Plus, the Rift S is cheaper than the Oculus Quest, so if you have a high-end gaming PC, then I highly recommend choosing the Rift S over the Quest.

 Ok, but what if you want the best of the best? You want a VR experience uncontested by anything else, letting you experience the worlds of VR in the best way possible? Then I recommend to you, the Valve Index.

The Valve Index

Valve’s lied dormant for years, so when they announced the Valve Index, people were surprised. What people were more surprised by, however, was that the Valve Index exceeded expectations set by every reviewer, and set itself apart from every other headset by being the best in everything.

The controllers are ergonomic, the headset has the highest resolution displays of any headset, the FOV is the largest of any headset, etc. There’s no downside to buying the Index…except price.

While the Oculus headsets range from $400-600, the Valve Index costs $1,000 for the full package (headset, controllers, and base stations). If you’re willing to splurge a bit, however, you’ll find yourself with the best headset money can buy.

What if you’re a console gamer, though? Is there anything for you then? Unfortunately, Xbox users are left wanting, but PS4 users can use PlayStation VR.

PlayStation VR

The PlayStation VR package doesn’t cost much ($200-$300), and with it you get access to a plethora of VR games. Whether you want be Batman taking down bad guys, or a man wielding two lightsabers, cutting down boxes to a beat, you’re sure to find fun with a PlayStation VR set.

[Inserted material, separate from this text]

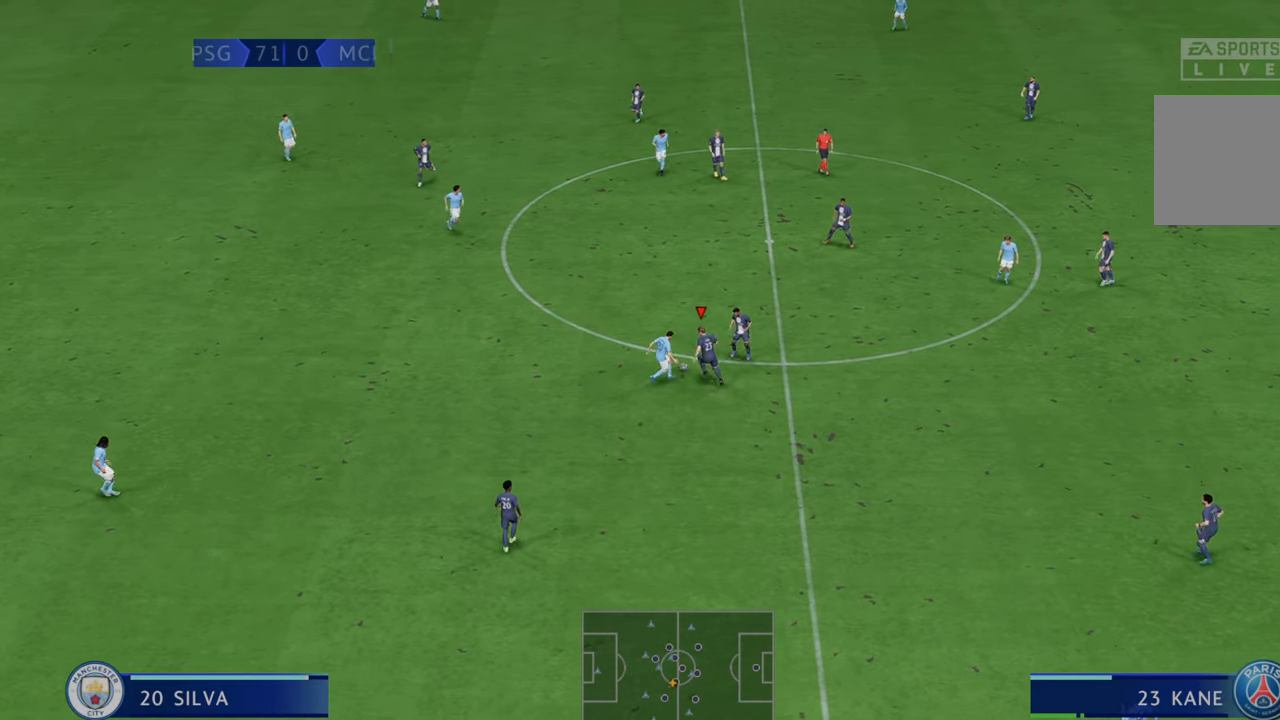
{"buttons": ["R2"], "left_stick": "up-left", "right_stick": "center", "events": [[50, "B", "up"], [217, "left_stick", "up-left"]]}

However, the PSVR is limited in graphic fidelity, since it’s pretty old at this point, and Sony has yet to release a refresh.

Conclusion

Virtual Reality is a market full of potential, and the headsets I’ve listed out today help you find some of that potential. I own the Rift S and love it, so I’m a bit biased towards that one!

 There are plenty of VR online games as well, so be sure to pick up a decent gaming VPN to keep yourself safe during these games. Other than that, have fun with your new VR headset!